What is required in the IoT age is these embedded computers. If you were to embed a 100,000 yen processor with smartphone-quality specifications in every household appliance, piece of furniture, floor and ceiling, the cost would be outrageous. With TRON, we use small and light computers in the embedded systems and connect them to a cloud server over the Internet. We then let the cloud server handle the heavy processing, such as security.
Aggregate Computing – the Future Shape of IoT
Today’s web services, like search engines and SNS services, are free of charge for anyone to use. The most profitable Internet companies give away their services for free and get compensated by other means.
On the other hand, there are also music streaming services that let you listen to as many songs as you like for a fixed fee each month. Even if you don’t listen to a single song, you still have to pay the monthly fee. Business models that nobody had imagined just a few years ago are now commonplace. Even greater changes may occur in the age of IoT.
Say, for example, that you can get a self-driving vehicle basically for free. While you are driving, all data are collected and sent to the manufacturer over the net, and then you pay a service charge each month according to your usage.

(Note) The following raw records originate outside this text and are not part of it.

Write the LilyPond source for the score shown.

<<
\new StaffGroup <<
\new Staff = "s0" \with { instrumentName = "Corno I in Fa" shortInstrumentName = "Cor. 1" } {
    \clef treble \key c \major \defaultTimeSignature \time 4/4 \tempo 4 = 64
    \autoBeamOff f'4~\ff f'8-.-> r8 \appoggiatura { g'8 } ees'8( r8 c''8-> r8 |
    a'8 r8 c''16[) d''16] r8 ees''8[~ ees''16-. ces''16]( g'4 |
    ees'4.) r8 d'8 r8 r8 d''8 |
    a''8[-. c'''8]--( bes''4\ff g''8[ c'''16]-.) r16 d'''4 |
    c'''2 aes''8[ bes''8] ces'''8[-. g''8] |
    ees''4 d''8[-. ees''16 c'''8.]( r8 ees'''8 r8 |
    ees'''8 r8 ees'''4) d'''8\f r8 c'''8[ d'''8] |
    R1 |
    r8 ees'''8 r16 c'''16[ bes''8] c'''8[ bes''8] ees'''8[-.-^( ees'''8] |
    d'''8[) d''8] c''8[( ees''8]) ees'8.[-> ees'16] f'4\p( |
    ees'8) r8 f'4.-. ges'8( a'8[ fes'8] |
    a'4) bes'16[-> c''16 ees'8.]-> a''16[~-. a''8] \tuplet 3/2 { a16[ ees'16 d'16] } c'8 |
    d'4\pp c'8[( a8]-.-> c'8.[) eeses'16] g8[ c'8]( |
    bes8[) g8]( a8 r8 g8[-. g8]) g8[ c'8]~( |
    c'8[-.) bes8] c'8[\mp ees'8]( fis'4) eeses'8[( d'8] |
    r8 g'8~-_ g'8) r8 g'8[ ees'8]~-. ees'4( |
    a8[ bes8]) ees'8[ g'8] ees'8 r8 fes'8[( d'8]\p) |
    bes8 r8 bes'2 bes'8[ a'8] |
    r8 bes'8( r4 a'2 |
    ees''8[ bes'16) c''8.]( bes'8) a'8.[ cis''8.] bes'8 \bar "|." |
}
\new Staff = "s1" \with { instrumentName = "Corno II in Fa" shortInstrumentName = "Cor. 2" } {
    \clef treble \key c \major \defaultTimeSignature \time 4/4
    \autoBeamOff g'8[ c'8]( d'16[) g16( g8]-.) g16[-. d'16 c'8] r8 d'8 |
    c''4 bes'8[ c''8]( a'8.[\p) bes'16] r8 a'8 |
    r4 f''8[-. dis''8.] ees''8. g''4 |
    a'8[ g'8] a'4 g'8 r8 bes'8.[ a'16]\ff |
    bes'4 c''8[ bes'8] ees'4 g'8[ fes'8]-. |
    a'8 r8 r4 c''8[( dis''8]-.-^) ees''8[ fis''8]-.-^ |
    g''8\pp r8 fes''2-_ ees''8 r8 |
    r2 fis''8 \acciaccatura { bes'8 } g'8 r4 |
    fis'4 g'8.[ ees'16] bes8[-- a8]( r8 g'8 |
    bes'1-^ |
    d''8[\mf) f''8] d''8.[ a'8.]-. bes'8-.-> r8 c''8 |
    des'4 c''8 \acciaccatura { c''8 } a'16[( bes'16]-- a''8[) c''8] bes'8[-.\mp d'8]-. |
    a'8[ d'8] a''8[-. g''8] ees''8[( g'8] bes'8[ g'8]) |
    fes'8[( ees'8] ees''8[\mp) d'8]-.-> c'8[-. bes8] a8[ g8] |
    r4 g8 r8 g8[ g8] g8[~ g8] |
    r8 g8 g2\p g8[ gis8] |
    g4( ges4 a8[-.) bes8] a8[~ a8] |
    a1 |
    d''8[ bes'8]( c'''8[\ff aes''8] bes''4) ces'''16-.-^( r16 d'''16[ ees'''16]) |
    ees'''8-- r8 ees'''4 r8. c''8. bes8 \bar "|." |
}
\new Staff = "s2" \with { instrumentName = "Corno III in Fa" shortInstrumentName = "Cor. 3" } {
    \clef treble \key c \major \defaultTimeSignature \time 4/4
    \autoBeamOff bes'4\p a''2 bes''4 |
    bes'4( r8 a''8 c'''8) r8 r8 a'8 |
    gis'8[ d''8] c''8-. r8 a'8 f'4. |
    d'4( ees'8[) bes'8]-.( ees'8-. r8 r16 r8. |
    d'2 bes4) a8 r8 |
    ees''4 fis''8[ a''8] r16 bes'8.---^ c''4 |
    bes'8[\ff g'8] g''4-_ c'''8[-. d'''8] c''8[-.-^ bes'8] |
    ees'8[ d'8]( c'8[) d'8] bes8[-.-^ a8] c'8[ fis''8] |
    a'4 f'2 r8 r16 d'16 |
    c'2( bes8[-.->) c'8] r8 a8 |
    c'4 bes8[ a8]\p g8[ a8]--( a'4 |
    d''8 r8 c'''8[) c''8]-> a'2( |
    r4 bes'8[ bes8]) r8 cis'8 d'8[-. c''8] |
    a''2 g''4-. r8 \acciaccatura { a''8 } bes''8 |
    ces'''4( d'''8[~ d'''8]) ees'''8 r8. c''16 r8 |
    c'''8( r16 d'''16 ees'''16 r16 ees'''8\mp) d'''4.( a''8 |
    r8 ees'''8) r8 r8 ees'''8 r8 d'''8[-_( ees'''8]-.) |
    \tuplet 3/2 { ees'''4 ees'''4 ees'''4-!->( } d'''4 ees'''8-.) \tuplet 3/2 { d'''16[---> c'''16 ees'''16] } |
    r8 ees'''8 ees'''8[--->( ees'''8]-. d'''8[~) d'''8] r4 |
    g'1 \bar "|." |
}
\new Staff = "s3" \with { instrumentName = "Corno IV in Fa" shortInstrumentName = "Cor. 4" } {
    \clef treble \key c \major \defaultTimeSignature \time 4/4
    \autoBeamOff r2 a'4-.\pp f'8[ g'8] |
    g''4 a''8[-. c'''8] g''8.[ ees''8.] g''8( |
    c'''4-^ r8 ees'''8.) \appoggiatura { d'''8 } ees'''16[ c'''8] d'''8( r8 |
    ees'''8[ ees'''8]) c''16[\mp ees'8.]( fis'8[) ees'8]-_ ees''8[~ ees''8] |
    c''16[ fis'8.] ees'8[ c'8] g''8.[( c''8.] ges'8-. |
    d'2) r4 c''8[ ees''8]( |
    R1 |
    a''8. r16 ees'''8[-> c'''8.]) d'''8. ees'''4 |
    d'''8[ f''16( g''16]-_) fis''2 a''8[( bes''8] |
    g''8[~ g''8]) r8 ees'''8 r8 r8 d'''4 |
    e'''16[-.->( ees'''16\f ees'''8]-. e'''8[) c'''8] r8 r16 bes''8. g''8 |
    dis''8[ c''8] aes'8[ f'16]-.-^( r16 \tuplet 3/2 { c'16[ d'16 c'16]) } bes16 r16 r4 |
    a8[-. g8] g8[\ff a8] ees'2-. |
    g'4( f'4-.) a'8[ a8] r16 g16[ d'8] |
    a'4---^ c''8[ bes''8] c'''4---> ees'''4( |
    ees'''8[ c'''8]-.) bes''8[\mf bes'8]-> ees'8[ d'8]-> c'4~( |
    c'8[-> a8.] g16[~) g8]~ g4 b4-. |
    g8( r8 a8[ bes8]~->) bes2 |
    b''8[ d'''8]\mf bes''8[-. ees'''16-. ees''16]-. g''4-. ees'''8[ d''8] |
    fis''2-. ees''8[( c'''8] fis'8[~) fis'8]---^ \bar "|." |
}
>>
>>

Books could also be free to read. But as soon as you find it the tiniest bit funny or interesting, a wearable computer will pick up on your emotions and send the data to the publisher, who will then charge you according to the value of your enjoyment. How about that?
In other words, it becomes a world where things themselves are all free, but you have to compensate the companies for using them. Manufacturers that currently earn their profits from making and selling products may have to change their business model. When you think about it, the only time they can earn revenue from a product today is the first time it is sold. In the IoT world, the manufacturer and the user stay in contact by means of the product. It is a business model based on making people use things, rather than on making them buy things. It may even lead to greater profits than when simply selling things.
In that world, measuring becomes an important part of IoT. From Big Data gathered through monitoring the operation information of industrial equipment, we might learn that a particular vibration is a sign of a breakdown, for instance. By gathering massive amounts of measurement data about the whole human body or the environment, we may make new discoveries that have long gone unnoticed. The research in artificial intelligence and deep learning*4 has also made huge progress, and we have great expectations of the fruits of combining those fields with Big Data. And then, the discoveries and achievements will be fed back to society via IoT-controlled computers. Data-gathering sensors will play an ever greater role.
Distributed but cooperating computers built into things and connected to the Internet will offer a wide range of new services that will make our lives richer and more convenient. This is what I call “aggregate computing”; “aggregate” in the sense of “whole,” that is. This, I believe, is the true shape of the IoT to come.
*4─A machine learning process using neural networks modeled on the human brain. This approach has recently made dramatic progress in the field of image recognition and is gaining a lot of attention.
Image of a smart house for the IoT age. Information from various sensors embedded in the household appliances are collected by a cloud server that feeds back optimal control.
The “Border Router” connects everything in the house to the cloud. It is compatible with 6LoWPAN (IPv6 over Low-power Wireless Personal Area Networks), the likely protocol of the IoT age.